Member of the Popular Front for the Liberation of Palestine

Personal details
- Party: Popular Front for the Liberation of Palestine
- Parent: d. 2014 (mother);
- Militant Wing: Abu Ali Mustafa Brigades Then called the "Red Eagle Brigades"

= Hamdi Quran =

Palestinian assassin

Hamdi Quran (حمدي قرعان) is a member of the Popular Front for the Liberation of Palestine (PFLP). He was one of a four-man PFLP team who, on 17 October 2001 assassinated Rehavam Ze'evi, the founder of the right-wing Moledet party, who mainly advocated for "population transfer".

In 2002, Quran was sentenced by the Palestinian National Authority to 18 years for the crime and imprisoned in a Jericho prison under the supervision of British and American wardens under a deal worked out between US President, George W. Bush and Israeli Prime Minister, Ariel Sharon, in April 2002.
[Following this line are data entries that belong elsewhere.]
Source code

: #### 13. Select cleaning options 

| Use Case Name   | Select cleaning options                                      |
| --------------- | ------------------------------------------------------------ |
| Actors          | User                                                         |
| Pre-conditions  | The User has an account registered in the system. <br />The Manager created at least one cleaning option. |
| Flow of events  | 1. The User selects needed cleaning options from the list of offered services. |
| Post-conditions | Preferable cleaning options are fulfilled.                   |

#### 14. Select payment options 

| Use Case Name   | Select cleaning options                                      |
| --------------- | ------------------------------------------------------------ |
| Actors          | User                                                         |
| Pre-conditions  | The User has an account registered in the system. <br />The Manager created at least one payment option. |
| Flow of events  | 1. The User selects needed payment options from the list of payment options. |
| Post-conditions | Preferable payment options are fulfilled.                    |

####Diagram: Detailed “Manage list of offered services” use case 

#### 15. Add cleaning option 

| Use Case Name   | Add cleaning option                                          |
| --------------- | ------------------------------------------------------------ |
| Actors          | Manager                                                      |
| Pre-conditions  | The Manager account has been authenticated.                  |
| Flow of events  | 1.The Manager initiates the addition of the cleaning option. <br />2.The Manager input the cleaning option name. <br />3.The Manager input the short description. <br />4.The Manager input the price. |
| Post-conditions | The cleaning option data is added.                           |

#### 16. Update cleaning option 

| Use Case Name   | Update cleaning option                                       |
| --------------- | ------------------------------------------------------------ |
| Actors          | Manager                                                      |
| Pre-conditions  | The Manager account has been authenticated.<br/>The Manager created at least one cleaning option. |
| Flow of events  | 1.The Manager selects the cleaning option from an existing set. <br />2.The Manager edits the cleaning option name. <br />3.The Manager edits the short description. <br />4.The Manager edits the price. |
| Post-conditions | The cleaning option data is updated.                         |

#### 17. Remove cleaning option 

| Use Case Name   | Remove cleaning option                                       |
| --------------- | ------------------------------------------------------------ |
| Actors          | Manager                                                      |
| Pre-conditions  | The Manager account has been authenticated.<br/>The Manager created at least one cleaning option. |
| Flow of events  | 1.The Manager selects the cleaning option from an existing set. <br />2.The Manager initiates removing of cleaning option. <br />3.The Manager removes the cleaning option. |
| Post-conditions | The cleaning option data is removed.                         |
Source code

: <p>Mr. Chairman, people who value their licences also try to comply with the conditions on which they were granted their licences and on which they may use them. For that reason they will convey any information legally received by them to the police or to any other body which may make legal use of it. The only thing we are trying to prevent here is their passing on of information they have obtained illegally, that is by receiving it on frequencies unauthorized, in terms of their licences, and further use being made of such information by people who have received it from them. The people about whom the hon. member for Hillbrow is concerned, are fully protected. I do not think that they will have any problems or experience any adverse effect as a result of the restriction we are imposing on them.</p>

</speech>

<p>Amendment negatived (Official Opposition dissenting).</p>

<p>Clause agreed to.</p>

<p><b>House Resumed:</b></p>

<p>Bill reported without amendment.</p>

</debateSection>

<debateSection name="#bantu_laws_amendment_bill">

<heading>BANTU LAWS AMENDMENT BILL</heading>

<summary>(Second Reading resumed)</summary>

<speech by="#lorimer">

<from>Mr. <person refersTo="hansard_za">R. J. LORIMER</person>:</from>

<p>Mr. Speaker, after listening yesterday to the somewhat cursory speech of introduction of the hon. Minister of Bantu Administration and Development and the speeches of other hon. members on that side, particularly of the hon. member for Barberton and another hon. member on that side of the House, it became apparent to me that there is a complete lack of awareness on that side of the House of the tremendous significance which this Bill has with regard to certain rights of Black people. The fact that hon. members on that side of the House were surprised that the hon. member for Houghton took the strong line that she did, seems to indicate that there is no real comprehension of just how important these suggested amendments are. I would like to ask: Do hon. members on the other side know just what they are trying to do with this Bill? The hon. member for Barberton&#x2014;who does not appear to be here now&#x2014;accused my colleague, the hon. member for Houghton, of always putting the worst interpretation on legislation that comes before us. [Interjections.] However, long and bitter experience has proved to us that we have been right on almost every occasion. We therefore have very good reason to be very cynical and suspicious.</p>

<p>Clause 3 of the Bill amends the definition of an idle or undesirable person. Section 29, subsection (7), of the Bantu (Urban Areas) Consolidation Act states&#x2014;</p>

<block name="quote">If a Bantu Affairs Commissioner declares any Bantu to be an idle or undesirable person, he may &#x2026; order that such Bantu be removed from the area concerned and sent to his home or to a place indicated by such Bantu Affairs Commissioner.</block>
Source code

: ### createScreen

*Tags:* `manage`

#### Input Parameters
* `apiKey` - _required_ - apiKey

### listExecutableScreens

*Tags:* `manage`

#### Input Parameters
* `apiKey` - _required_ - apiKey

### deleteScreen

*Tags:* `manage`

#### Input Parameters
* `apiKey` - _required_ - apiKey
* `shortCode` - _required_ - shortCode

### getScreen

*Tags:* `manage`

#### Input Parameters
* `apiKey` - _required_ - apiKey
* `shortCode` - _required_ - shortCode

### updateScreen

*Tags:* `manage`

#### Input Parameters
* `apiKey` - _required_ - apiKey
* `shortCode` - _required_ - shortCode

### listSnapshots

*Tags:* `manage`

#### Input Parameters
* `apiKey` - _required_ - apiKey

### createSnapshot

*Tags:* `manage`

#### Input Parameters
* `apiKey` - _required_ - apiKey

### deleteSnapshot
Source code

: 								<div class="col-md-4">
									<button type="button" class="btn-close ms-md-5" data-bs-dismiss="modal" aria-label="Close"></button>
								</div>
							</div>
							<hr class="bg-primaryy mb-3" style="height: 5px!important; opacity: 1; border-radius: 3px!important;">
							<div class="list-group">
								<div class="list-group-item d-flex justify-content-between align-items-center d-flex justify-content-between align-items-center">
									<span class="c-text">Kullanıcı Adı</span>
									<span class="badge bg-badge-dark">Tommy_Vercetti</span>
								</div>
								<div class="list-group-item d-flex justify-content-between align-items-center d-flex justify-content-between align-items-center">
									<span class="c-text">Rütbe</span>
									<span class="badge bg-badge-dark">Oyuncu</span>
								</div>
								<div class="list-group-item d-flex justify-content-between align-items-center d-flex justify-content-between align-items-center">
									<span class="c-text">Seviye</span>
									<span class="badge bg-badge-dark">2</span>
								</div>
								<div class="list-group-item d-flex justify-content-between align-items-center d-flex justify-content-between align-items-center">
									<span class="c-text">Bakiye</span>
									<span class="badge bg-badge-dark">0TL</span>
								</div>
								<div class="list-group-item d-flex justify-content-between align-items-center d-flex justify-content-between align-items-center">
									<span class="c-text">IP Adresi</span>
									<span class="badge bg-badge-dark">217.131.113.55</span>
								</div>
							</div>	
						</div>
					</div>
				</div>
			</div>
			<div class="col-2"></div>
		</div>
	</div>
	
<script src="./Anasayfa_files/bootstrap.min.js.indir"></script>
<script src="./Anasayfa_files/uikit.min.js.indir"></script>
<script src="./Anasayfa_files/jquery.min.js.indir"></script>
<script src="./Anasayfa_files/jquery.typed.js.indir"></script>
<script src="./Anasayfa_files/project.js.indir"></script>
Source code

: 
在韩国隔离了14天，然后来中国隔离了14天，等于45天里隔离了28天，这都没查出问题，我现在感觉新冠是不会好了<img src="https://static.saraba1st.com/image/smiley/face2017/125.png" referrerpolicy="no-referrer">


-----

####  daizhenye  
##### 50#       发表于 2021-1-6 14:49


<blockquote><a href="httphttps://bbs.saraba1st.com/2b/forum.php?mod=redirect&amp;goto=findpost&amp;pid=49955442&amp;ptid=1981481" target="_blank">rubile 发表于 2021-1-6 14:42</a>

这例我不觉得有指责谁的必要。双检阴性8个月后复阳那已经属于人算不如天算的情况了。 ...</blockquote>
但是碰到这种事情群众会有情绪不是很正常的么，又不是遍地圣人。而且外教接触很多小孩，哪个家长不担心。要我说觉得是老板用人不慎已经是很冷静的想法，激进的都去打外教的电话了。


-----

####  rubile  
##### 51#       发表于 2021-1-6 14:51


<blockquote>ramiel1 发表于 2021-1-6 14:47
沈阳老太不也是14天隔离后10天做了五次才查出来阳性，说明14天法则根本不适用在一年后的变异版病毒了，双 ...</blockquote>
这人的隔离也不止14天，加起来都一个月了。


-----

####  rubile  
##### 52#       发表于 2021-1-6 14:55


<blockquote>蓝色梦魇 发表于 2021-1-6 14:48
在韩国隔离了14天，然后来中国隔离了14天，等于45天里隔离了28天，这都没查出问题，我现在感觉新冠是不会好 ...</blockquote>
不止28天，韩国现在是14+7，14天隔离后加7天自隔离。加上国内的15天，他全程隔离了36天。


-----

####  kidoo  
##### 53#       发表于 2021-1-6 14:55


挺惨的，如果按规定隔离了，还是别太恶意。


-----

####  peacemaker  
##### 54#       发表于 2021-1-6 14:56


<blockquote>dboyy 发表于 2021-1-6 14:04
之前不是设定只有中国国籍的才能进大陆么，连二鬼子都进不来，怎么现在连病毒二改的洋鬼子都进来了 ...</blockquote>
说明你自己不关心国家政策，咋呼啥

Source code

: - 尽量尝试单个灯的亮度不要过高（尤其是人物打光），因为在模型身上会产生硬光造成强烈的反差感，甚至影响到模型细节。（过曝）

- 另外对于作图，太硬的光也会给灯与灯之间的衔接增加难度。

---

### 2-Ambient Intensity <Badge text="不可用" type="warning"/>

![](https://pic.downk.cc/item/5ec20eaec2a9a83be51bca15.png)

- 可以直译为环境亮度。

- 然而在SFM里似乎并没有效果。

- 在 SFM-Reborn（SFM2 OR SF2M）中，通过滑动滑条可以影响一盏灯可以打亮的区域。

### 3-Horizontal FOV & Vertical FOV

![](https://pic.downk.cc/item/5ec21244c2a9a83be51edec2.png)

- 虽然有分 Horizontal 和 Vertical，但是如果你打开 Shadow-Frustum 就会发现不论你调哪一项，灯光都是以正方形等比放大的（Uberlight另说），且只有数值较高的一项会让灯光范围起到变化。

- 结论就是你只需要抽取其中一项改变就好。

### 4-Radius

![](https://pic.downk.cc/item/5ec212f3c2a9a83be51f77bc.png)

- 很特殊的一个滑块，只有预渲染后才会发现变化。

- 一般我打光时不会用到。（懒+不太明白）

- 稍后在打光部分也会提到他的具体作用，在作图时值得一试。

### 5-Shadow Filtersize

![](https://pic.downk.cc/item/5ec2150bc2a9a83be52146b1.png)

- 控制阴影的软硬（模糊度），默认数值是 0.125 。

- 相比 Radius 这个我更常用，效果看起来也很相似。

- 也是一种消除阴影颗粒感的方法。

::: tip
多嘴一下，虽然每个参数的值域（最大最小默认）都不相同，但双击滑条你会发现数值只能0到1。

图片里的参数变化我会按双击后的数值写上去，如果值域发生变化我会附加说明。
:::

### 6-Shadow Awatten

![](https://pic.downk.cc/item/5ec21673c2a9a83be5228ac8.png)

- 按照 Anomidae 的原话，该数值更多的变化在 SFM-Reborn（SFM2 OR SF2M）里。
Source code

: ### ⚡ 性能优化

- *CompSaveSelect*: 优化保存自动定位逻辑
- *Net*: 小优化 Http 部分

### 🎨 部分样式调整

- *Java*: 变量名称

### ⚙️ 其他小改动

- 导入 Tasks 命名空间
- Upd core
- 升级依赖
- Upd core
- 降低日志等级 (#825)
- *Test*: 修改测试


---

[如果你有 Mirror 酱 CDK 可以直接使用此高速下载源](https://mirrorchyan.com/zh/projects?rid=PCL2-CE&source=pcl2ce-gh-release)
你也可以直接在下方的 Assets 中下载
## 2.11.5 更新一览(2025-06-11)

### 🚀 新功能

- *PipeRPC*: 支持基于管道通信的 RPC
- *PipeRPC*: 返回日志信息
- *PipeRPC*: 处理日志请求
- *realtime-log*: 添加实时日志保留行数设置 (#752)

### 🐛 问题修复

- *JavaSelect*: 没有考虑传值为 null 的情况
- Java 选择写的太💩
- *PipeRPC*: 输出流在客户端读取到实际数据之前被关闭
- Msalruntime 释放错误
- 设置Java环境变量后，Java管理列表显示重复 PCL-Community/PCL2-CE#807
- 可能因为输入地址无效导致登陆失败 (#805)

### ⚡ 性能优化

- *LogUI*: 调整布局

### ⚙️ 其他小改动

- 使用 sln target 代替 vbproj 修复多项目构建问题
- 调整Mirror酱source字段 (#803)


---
== Hamas release attempt and Israeli capture ==

In early 2006, the newly elected Hamas government announced its intention to release Ze'evi's assassins. The US and British supervisors guarding the Palestinian prisoners in Jericho prison were removed due to safety concerns on 14 March 2006, and on the same day the Israel Defense Forces besieged the prison in Operation Bringing Home the Goods, taking Quran and five other security prisoners into Israeli custody. Quran was sentenced by an Israeli court to life imprisonment for the Zeevi assassination, and was given 100 years for other shootings and bombings against Israelis.

== Family ==

In December 2014, his mother died while he was in prison.

== Depiction in arts and media ==

Quran features prominently in a PFLP song about the assassination 17 أكتوبر زغرد كاتم الصوت often shortened to 17 أكتوبر and a short documentary video the party media office made about the assassination.